Your instructions: List each line in the listing below that contains the string "chart". Uppercase and lowercase must match.

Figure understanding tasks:
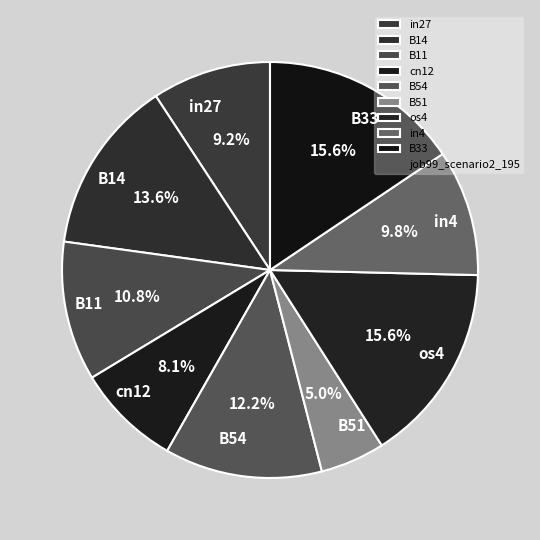

Which slice is the smallest?

B51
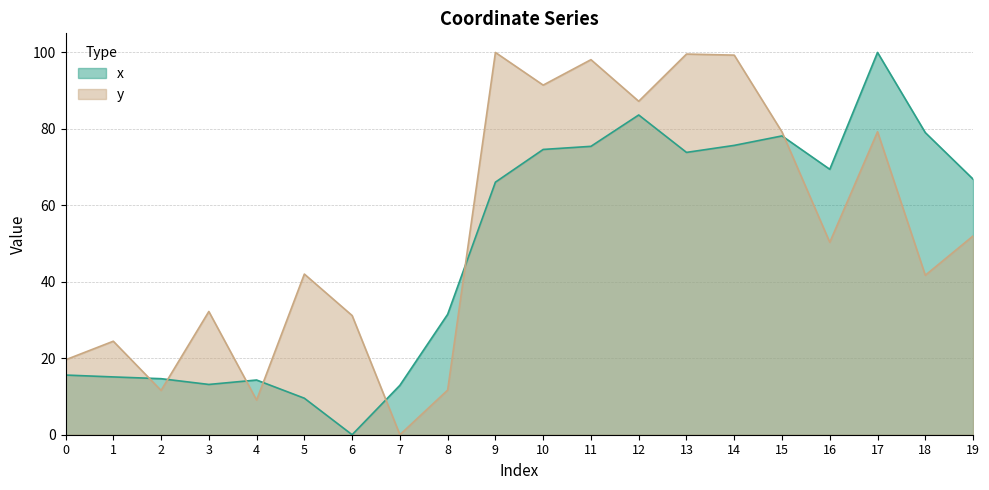

Between which two adjacent categories do y and x first intersect?

1 and 2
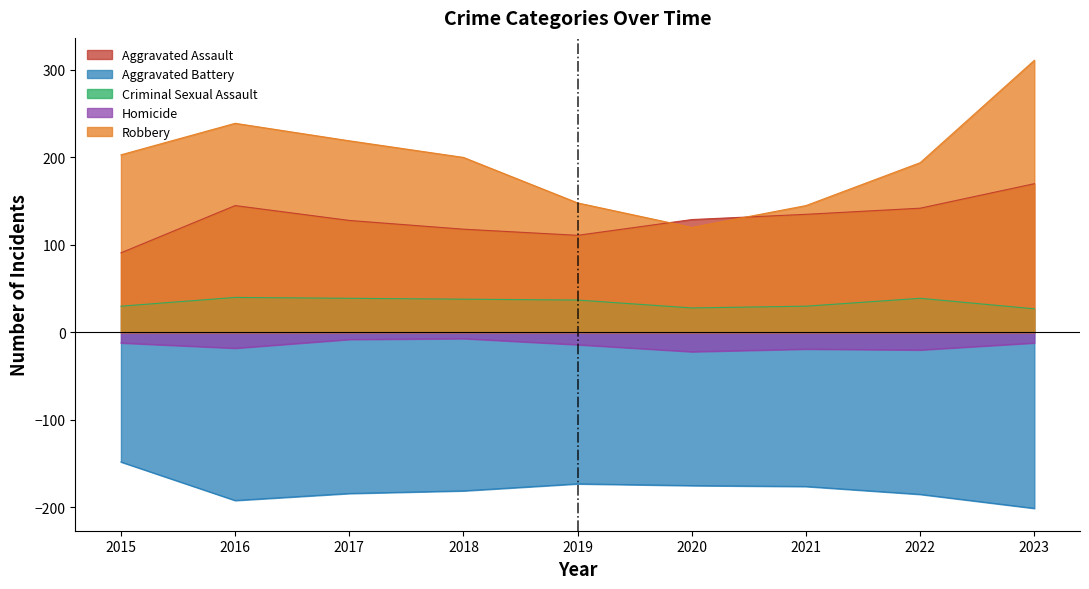

True or false: Homicide and Criminal Sexual Assault intersect in this chart.

False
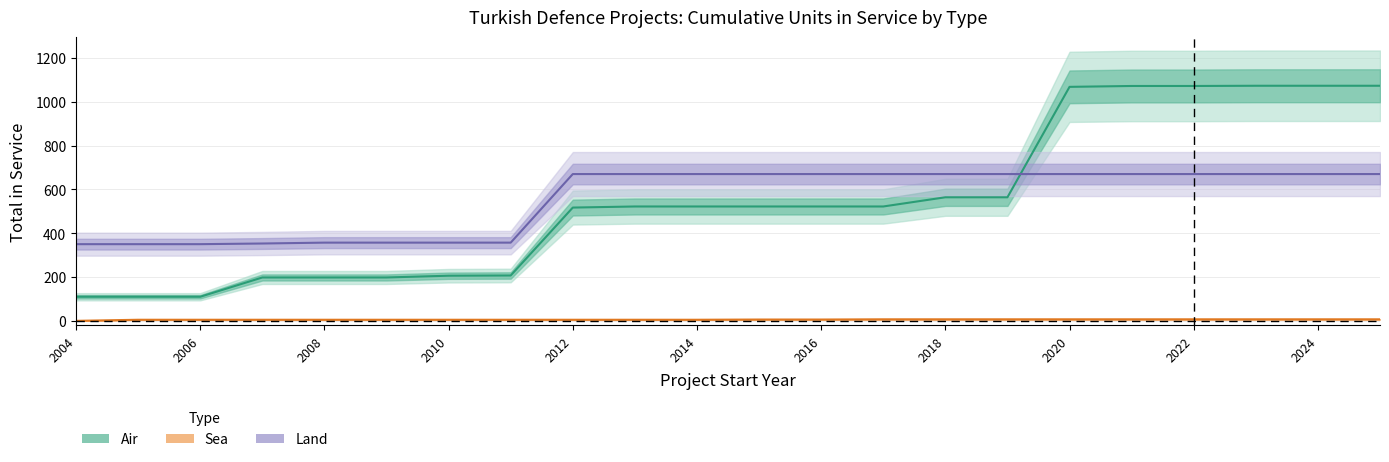

Is it true that Land equals 287 at 2018?

False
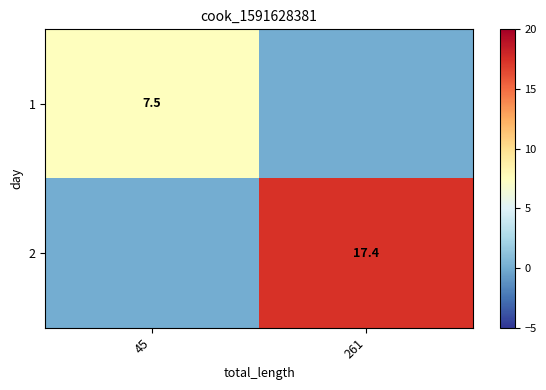

True or false: 1 has a value of 7.5 at 45.

True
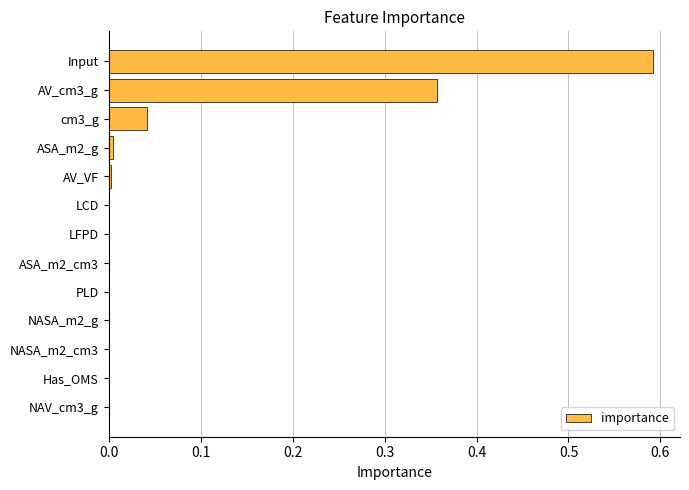

The chart shows a value of 0.0 at NAV_cm3_g. True or false?

True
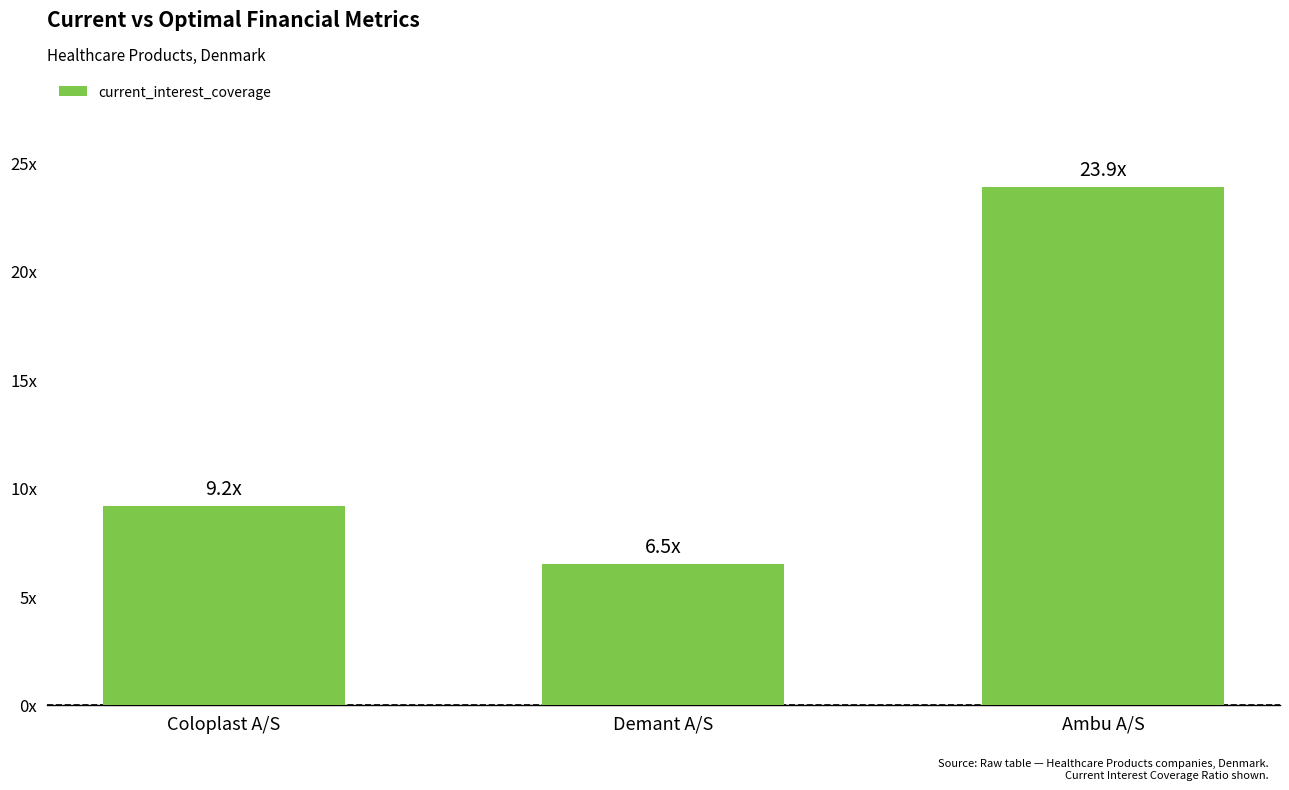

Where does the data first go above 9?

Coloplast A/S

Expected answer:
True or false: Homicide and Criminal Sexual Assault intersect in this chart.
The chart shows a value of 0.0 at NAV_cm3_g. True or false?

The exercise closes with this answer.